Uma outra questão também importante e que tem preocupado organizações e instituições em geral é a questão da segurança digital. Por mais que se prometam recursos para evitar roubo de dados ou perfis falsos, o que se tem verificado é o aumento de crimes virtuais. A convergência de dados para acessar diferentes plataformas deve facilitar bastante o acesso de criminosos a contas individuais e também de empresas. Se hoje já é comum alguém se passar por outra pessoa no WhatsApp utilizando um perfil falso com sua foto, imagine o que ocorrerá quando forem criados avatares que poderão ser copiados. Em 2020, com o aumento do home office, registrou-se um aumento de mais de 300% nos crimes cibernéticos no Brasil, segundo a Fortinet Threat Intelligence Insider Latin America.

Nesse mesmo rol de problemas devemos considerar, ainda, a insegurança informacional, decorrente da divulgação de conteúdos falsos. Um ambiente que simula com mais precisão a realidade possibilitará que as pessoas estejam ainda mais suscetíveis à desinformação e incapazes de discernir o que é verdade e o que não é.

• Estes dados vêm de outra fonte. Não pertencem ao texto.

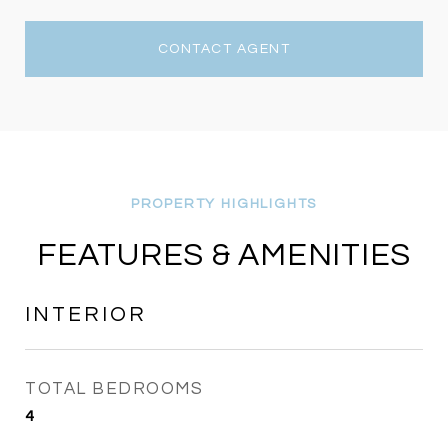
CONTACT AGENT
FEATURES & AMENITIES
INTERIOR
TOTAL BEDROOMS
4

Preocupa também o futuro de algumas profissões. Com a virtualização dos negócios é possível que muitas atividades desenvolvidas sem a necessidade de formação mais complexa acabem ficando obsoletas, como é o caso de atendentes, vendedores, comerciários, entre outros, que atuam no setor de serviços. Hoje o comércio, o maior gerador de empregos do país, conta com 10,4 milhões de pessoas. Os pequenos e médios negócios que são os que mais geram empregos no país serão obrigados a investir na mudança para avançar nas vendas virtuais, reduzindo custos de venda e com funcionários, ou serão engolidos pelos grandes marketplaces, que são os que têm condições de oferecer experiências de consumo virtual, diversidade de produtos e serviços, preço baixo e velocidade de entrega. Uma tendência, portanto, será o fechamento das lojas físicas.

Por fim, e talvez o aspecto mais preocupante, diz respeito à socialização das pessoas. A pandemia de Covid-19 deu uma boa mostra do que é viver em isolamento social. Problemas psicológicos, como ansiedade e depressão, explodiram nestes últimos dois anos. Cerca de 90% de aumento de casos, segundo estudo publicado na revista científica Lancet em 2020. A vida conectada também tem gerado distúrbios do sono, desencadeado casos de alucinação, doenças nos olhos e articulações, aumento de problemas cardíacos como resultante do sedentarismo provocado pelas horas em frente às telas, entre outras doenças que estão associadas ao uso exagerado de equipamentos do mundo digital. Neste sentido, a saúde, física e mental, deve sofrer bastante no novo ambiente e é possível que as pessoas, sobretudo as novas gerações, tenham que reaprender a viver no mundo real, já que a maior parte das experiências humanas estará condicionada ao ambiente virtual.

Estas são apenas algumas das preocupações decorrentes do desenvolvimento tecnológico e que perseguem a humanidade. A evolução de tecnologias está longe de ser sinônimo de evolução humana. As guerras estão aí para provar do que o ser humano é capaz quando aplica a ciência e a tecnologia para fins obscuros.

Da mesma maneira, é preciso aprofundar o debate a respeito das tecnologias novas que estão em desenvolvimento e procurar prever os problemas que já são perceptíveis e que podem se aprofundar. Neste sentido, os governos precisam exercer o papel de regular este mercado, a ciência de compreender, problematizar e oferecer soluções, e a sociedade, de modo geral, de se inserir neste debate e exigir políticas públicas que permitam o uso racional e adequado das tecnologias que estão em desenvolvimento.